━━ Documento ━━
Vol. 20, n. 4, novembre 2021 — pp. 130-140

Rubrica

Review internazionale

Il bullismo verso gli alunni con disabilità

Manifestazioni, fattori contestuali e strategie di intervento

Introduzione

Il presente contributo si focalizza sul tema dell’abilismo e sulle sue manifestazioni in ambito scolastico, e analizza nello specifico i fenomeni di bullismo a cui sono soggetti gli alunni con disabilità. Vengono esemplificati i principali atteggiamenti e comportamenti discriminatori individuati dalla letteratura del settore, con particolare riferimento ai compagni di classe e agli insegnanti. Si discutono le conseguenze negative sulle vittime e le dinamiche socio-relazionali che alimentano o riducono tali manifestazioni. Infine, si riflette su alcune proposte operative per promuovere maggiore conoscenza e consapevolezza tra gli alunni e gli insegnanti.

Abilismo e scuola

Il termine abilismo convoglia quell’insieme di credenze, pratiche e atti discriminatori che si basano su un’idea socialmente costruita di abilità (Nario-Redmond, 2020). La norma abilista si traduce in aspettative concrete in termini di performance e si applica a qualunque aspetto della vita: a scuola, sul posto di lavoro, nelle modalità di comunicazione, nel movimento, nelle relazioni.

Le persone con disabilità non sono le uniche a essere interessate da questi fenomeni ma sono certamene coloro che ne fanno esperienza in misura maggiore. L’abilismo si manifesta concretamente nelle barriere fisiche e sensoriali degli spazi pubblici e, più sottilmente ma con modalità altrettanto pervasive, negli atteggiamenti evitanti, denigratori, pietisti o fintamente celebrativi che traspaiono dalle rappresentazioni offerte dai media e dai prodotti culturali, o nei rapporti interpersonali.
━━━
━━ Contenuto dei dati ━━
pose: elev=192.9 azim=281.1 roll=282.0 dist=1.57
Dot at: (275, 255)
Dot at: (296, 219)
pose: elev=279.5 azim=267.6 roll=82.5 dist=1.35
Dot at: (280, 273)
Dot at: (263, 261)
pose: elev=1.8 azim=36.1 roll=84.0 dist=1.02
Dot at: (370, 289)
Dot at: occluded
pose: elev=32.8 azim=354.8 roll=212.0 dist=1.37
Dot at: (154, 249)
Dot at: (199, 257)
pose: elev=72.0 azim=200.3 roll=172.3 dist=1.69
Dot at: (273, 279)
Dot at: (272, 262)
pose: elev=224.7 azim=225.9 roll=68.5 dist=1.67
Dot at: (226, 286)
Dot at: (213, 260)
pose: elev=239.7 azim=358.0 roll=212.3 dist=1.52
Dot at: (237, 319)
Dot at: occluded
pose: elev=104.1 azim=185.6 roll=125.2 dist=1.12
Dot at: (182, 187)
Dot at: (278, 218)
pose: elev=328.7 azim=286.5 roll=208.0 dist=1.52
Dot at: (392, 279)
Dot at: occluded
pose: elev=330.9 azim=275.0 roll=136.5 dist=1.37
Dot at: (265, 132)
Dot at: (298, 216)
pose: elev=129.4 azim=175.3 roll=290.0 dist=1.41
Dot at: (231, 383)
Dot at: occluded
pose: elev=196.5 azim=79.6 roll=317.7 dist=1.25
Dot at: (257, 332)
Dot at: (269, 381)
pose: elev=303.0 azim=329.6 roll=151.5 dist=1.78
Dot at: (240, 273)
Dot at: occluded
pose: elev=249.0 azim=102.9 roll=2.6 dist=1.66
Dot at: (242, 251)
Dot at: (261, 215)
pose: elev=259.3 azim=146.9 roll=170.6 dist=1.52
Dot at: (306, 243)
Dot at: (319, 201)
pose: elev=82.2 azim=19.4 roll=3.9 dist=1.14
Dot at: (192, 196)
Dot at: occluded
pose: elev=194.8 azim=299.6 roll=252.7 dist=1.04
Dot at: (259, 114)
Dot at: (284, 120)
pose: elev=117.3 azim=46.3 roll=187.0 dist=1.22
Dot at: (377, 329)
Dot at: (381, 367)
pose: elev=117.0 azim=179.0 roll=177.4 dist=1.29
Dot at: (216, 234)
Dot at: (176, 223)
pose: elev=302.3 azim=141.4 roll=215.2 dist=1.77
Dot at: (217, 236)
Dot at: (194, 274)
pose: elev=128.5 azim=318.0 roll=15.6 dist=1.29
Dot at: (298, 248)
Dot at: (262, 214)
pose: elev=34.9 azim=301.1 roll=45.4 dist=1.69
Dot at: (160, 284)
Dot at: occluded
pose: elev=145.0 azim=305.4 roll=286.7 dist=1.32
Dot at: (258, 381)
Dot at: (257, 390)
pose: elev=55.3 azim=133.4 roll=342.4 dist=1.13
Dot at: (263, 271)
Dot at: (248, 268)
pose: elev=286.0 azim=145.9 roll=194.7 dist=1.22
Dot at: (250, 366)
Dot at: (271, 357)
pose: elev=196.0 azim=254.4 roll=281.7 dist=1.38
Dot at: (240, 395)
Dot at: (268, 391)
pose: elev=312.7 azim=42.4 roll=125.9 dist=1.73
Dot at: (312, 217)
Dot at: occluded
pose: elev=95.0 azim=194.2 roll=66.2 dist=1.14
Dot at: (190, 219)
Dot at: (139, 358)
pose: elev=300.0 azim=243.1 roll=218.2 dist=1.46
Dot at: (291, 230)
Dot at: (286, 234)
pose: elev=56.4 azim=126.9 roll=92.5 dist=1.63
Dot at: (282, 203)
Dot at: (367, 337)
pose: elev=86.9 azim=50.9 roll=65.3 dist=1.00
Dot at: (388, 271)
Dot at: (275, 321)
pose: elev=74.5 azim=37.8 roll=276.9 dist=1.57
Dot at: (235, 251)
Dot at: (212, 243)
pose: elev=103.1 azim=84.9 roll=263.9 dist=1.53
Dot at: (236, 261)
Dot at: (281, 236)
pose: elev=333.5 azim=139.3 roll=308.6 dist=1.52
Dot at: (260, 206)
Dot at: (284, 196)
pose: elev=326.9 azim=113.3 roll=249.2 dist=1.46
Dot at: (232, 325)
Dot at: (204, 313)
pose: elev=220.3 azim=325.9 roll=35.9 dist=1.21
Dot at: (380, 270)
━━━
Compiti:
1/ Estrai dal documento sul bullismo, parola per parola, il passo che va da "Introduzione" a "e gli insegnanti.".
2/ Scrivi il seguito del documento sul bullismo, cominciando subito dopo l'ultima frase riportata.
Questo materiale non ha niente a che fare con il documento sul bullismo.

Risultati:
1/
Introduzione

Il presente contributo si focalizza sul tema dell’abilismo e sulle sue manifestazioni in ambito scolastico, e analizza nello specifico i fenomeni di bullismo a cui sono soggetti gli alunni con disabilità. Vengono esemplificati i principali atteggiamenti e comportamenti discriminatori individuati dalla letteratura del settore, con particolare riferimento ai compagni di classe e agli insegnanti. Si discutono le conseguenze negative sulle vittime e le dinamiche socio-relazionali che alimentano o riducono tali manifestazioni. Infine, si riflette su alcune proposte operative per promuovere maggiore conoscenza e consapevolezza tra gli alunni e gli insegnanti.

2/
Tra gli stereotipi più diffusi ritroviamo la visione tragica della disabilità, che associa l’esperienza della disabilità solo ed esclusivamente a sofferenza e tristezza, risveglia sentimenti di pietà e compassione, e porta le persone a prodigarsi in atti di generosità, non sempre alimentati da una sincera capacità di empatia o da una reale necessità di supporto da parte della persona con disabilità. All’estremo opposto si colloca un’altra rappresentazione stereotipata della disabilità, quella angelica, eroica e infantilizzante, che attribuisce sempre e comunque doti di bontà, innocenza e coraggio alle persone con disabilità. Infine, vi è quella lunga tradizione della curiosità morbosa e della ridicolizzazione, portata avanti in passato nelle esibizioni pubbliche del corpo disabile da parte di circhi itineranti, che oggi si manifesta nei termini e nelle espressioni denigratorie e svilenti (es. «idiota», «storpio»), o peggio in atti apertamente ostili di violenza verbale o fisica (Baglieri e Lalvani, 2020).

Non sempre gli atteggiamenti e gli atti discriminatori sono consapevoli e intenzionali, anzi accade spesso che siano dettati da una scarsa conoscenza del tema, limitati contatti con persone con disabilità o convinzioni errate sui comportamenti che è preferibile adottare. Per fare degli esempi concreti, possiamo nominare atteggiamenti paternalistici, come offrire il proprio aiuto anche se non necessario o non richiesto (es. per scendere dal treno, per ordinare al ristorante), atteggiamenti svilenti e umilianti (es. «ma davvero sei sposato?», «Wow, ti stai laureando!»), atteggiamenti pietistici (es. accarezzare la testa), o atteggiamenti ambivalenti, come il definire «speciale» una persona con disabilità, il sentirsi minacciati o l’avere paura di essere contagiati da presunte malattie (Nario-Redmond, Kemerling e Silverman, 2019).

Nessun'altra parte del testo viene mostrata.